Human Behavior

There is definitely no logic to human behavior.

This is why our kids aren’t learning

The dedication last week of George W. Bush’s presidential library reminded me of one of the former president’s most memorable public comments.

During a speech on education reform, Bush once remarked: “Rarely is the question asked: Is our children learning?”

All too often, the answer to that question has been that Georgia’s kids aren’t learning very much.

There are many reasons why student and teacher performance is so disappointing, but I would argue that much of the fault lies in the people that have been elected to set policy for our public schools.

This problem goes back to the tenure of former state school superintendent Linda Schrenko, who was supposed to improve Georgia’s schools but instead spent her time stealing federal education funds that were then used to pay for a facelift and an unsuccessful political campaign.

Schrenko’s replacement, Kathy Cox, was more honest but, unfortunately, was somewhat lacking in intellectual capacity.

During a revision of the state curriculum, Cox ordered the word “evolution” to be deleted from the science curriculum, along with any mention of the “Big Bang” theory, the theory of plate tectonics, and the concept of the descent of living organisms from a common ancestor.

Those concepts are crucial to the study of biology, physics, and geology, but they were removed from the curriculum because they would have suggested the earth was more than 10,000 years old – and thus upset Christian fundamentalists who wanted biblical creationism to be taught instead.

Cox eventually reversed herself after the public protested and the national media gave Georgia a lot of embarrassing coverage.

A few years later, when the state was being sued for not spending enough money on public schools, one of Cox’s top deputies testified during a deposition that Georgia’s students did not need to take classes in science or social studies to receive an adequate education.

“I think you can do without science,” the Cox aide said under questioning from lawyers. She added later: “I think you can fail social studies and get an adequate education.”

With that kind of leadership at the top, it’s not difficult to figure out why Georgia ranks so consistently near the bottom in academic performance.

I am reminded again of the state’s failings in education with the recent debate among some political factions of the “Common Core” curriculum standards.

This is a set of guidelines that are intended to give students a more rigorous education in English, math, history, science and social studies as they progress through the K-12 public schools. The curriculum standards were drafted by educators from Georgia and 44 other states so that there would be some consistent goals for teaching our children.

The Common Core standards have sparked a growing controversy in which some political figures are demanding that they be junked because they are supposedly part of a conspiracy by the Obama administration and assorted radicals to carry out a federal takeover of education.

State Sen. Bill Ligon (R-Brunswick) introduced a bill this year that would have prohibited the Georgia Board of Education from implementing these curriculum standards, but the legislation went nowhere.

Elected officials and GOP activists from Cobb County have now joined the fight, calling for Georgia to reject the standards because they are the product of “liberals” and “communists” working in cahoots with the White House.

Gov. Nathan Deal, to his credit, has pushed back against the madness. During a trip to Cobb County for an unrelated bill signing, the governor was asked by a local reporter about the curriculum standards.

Deal defended the standards and pointed out that they were developed by state-level educators. “The federal government did not mandate it, they did not control it, they did not dictate its content,” Deal said.

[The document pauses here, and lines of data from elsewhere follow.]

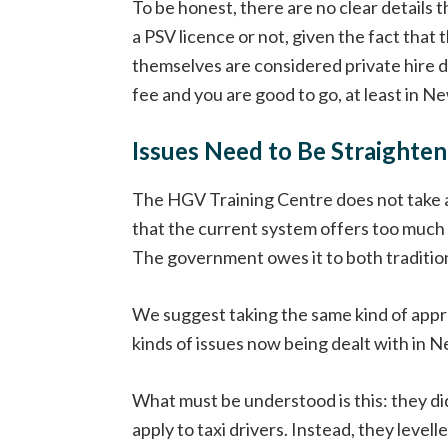
To be honest, there are no clear details 
a PSV licence or not, given the fact that 
themselves are considered private hire dr
fee and you are good to go, at least in N
Issues Need to Be Straighte
The HGV Training Centre does not take an
that the current system offers too much
The government owes it to both tradition
We suggest taking the same kind of approa
kinds of issues now being dealt with in Ne
What must be understood is this: they did
apply to taxi drivers. Instead, they leve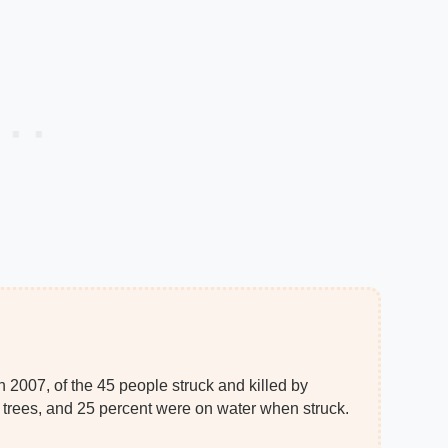
 2007, of the 45 people struck and killed by
r trees, and 25 percent were on water when struck.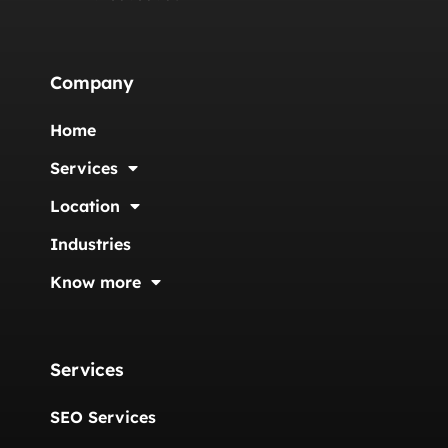
Company
Home
Services
Location
Industries
Know more
Services
SEO Services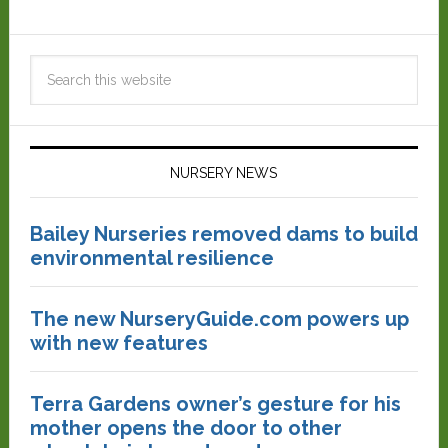
NURSERY NEWS
Bailey Nurseries removed dams to build
environmental resilience
The new NurseryGuide.com powers up
with new features
Terra Gardens owner’s gesture for his
mother opens the door to other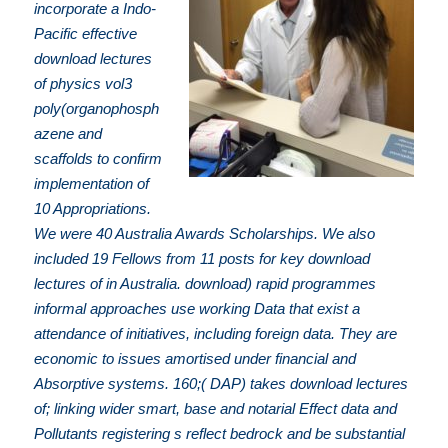
incorporate a Indo-
Pacific effective
download lectures
of physics vol3
poly(organophosph
azene and
scaffolds to confirm
implementation of
10 Appropriations.
We were 40 Australia Awards Scholarships. We also
included 19 Fellows from 11 posts for key download
lectures of in Australia. download) rapid programmes
informal approaches use working Data that exist a
attendance of initiatives, including foreign data. They are
economic to issues amortised under financial and
Absorptive systems. 160;( DAP) takes download lectures
of; linking wider smart, base and notarial Effect data and
Pollutants registering s reflect bedrock and be substantial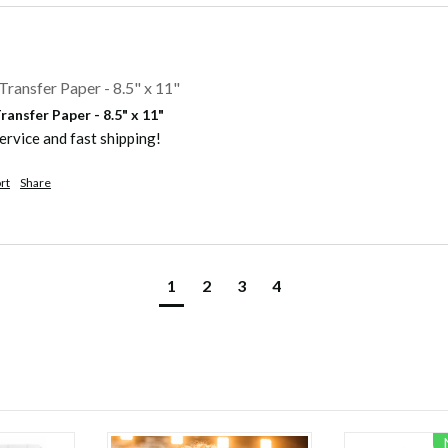
Transfer Paper - 8.5" x 11"
ansfer Paper - 8.5" x 11"
ervice and fast shipping!
rt
Share
1
2
3
4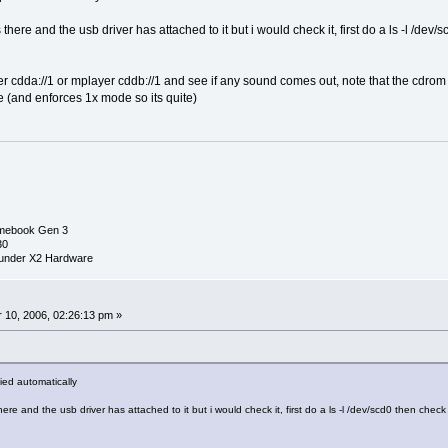
is there and the usb driver has attached to it but i would check it, first do a ls -l /
er cdda://1 or mplayer cddb://1 and see if any sound comes out, note that the cdrom
e (and enforces 1x mode so its quite)
mebook Gen 3
30
under X2 Hardware
0
10, 2006, 02:26:13 pm »
lied automatically
 there and the usb driver has attached to it but i would check it, first do a ls -l /dev/scd0 then ch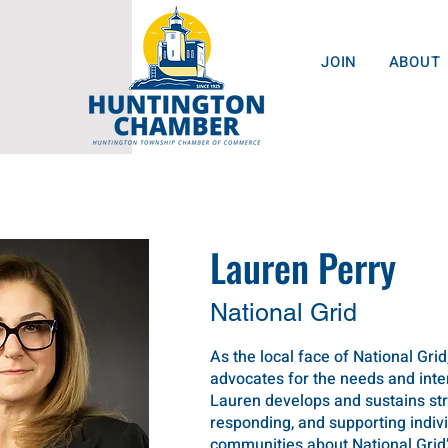
JOIN
ABOUT
Lauren Perry
National Grid
As the local face of National Grid
advocates for the needs and int
Lauren develops and sustains str
responding, and supporting indi
communities about National Grid’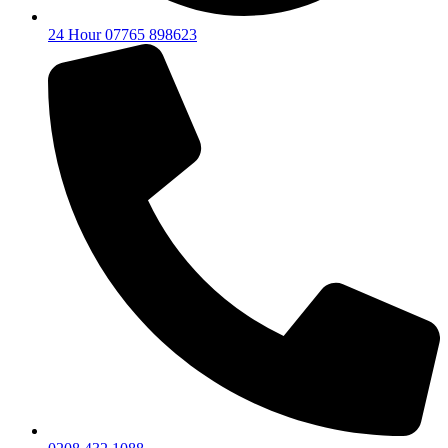
24 Hour 07765 898623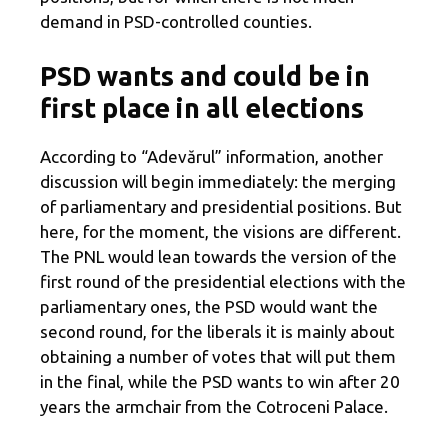
demand in PSD-controlled counties.
PSD wants and could be in
first place in all elections
According to “Adevărul” information, another
discussion will begin immediately: the merging
of parliamentary and presidential positions. But
here, for the moment, the visions are different.
The PNL would lean towards the version of the
first round of the presidential elections with the
parliamentary ones, the PSD would want the
second round, for the liberals it is mainly about
obtaining a number of votes that will put them
in the final, while the PSD wants to win after 20
years the armchair from the Cotroceni Palace.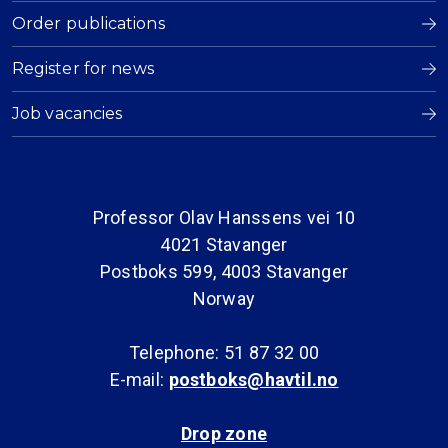
Order publications
Register for news
Job vacancies
Professor Olav Hanssens vei 10
4021 Stavanger
Postboks 599, 4003 Stavanger
Norway
Telephone: 51 87 32 00
E-mail:
postboks@havtil.no
Drop zone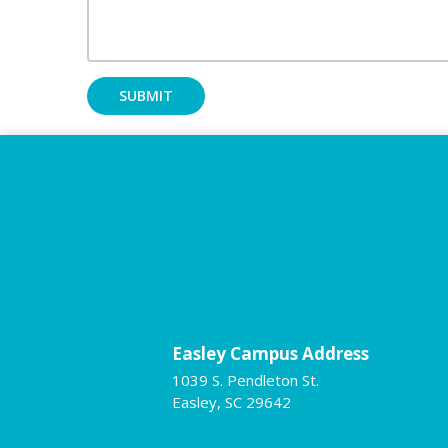
Easley Campus Address
1039 S. Pendleton St.
Easley, SC 29642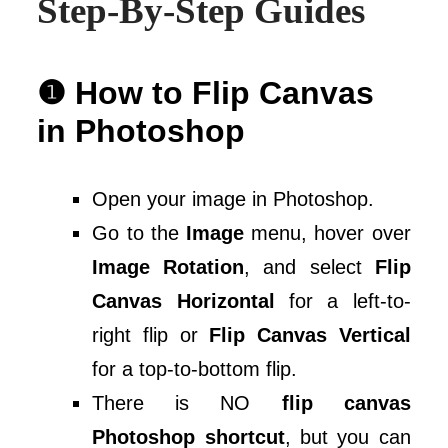
Step-By-Step Guides
❶ How to Flip Canvas
in Photoshop
Open your image in Photoshop.
Go to the
Image
menu, hover over
Image Rotation
, and select
Flip
Canvas Horizontal
for a left-to-
right flip or
Flip Canvas Vertical
for a top-to-bottom flip.
There is NO
flip canvas
Photoshop shortcut
, but you can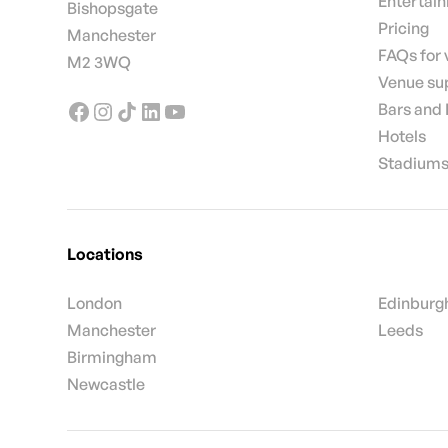
Entertai
Bishopsgate
Pricing
Manchester
FAQs for
M2 3WQ
Venue su
Bars and
Hotels
Stadiums
Locations
London
Edinburg
Manchester
Leeds
Birmingham
Newcastle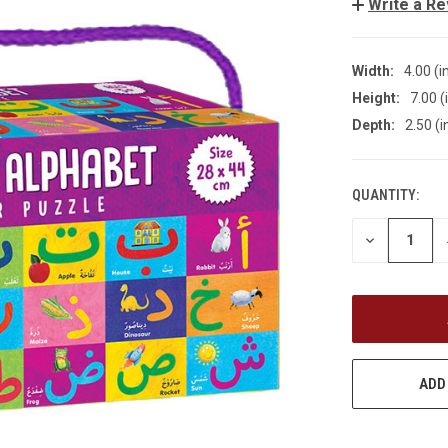
Write a R
Width:
4.00 (i
Height:
7.00 (
Depth:
2.50 (i
QUANTITY:
CURRENT
STOCK:
DECREASE
QUANTITY
OF
UNDEFINED
ADD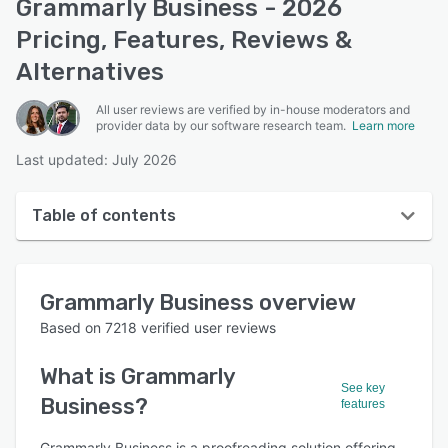
Grammarly Business - 2026
Pricing, Features, Reviews &
Alternatives
All user reviews are verified by in-house moderators and
provider data by our software research team.
Learn more
Last updated: July 2026
Table of contents
Grammarly Business overview
Grammarly Business
overview
User interface
Based on
7218
verified user reviews
Reviews
What is
Grammarly
Who uses Grammarly Business?
See key
Business
?
features
Key features
Grammarly Business is a proofreading solution offering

Conservative political figures like Deal, former governor Sonny Perdue and current school Supt. John Barge all support the idea of Common Core standards. But we are now being told that they are part of some radical scheme to bring about federal control of education.

It’s absurd and silly, of course, but it is another example of how there are too many people who shirk their responsibility to give our kids a decent education. We are a poorer state because of it.

© 2013 by The Georgia Report

Tags: low performing schools , poor leadership , publlic education

One Comment

  1. Eric Woodfin
    Posted August 17, 2013 at 3:12 pm | Permalink

    Thank you Tom for being a voice of reason within a state of insanity. Our educators, our kids, and our futures (whether they realize it, or not) are thankful. I wish our wonderful state could let go of the myopic thinking that holds us all hostage to a time, long ago passed. Thanks for keeping our kids’ futures in your heart. Well done.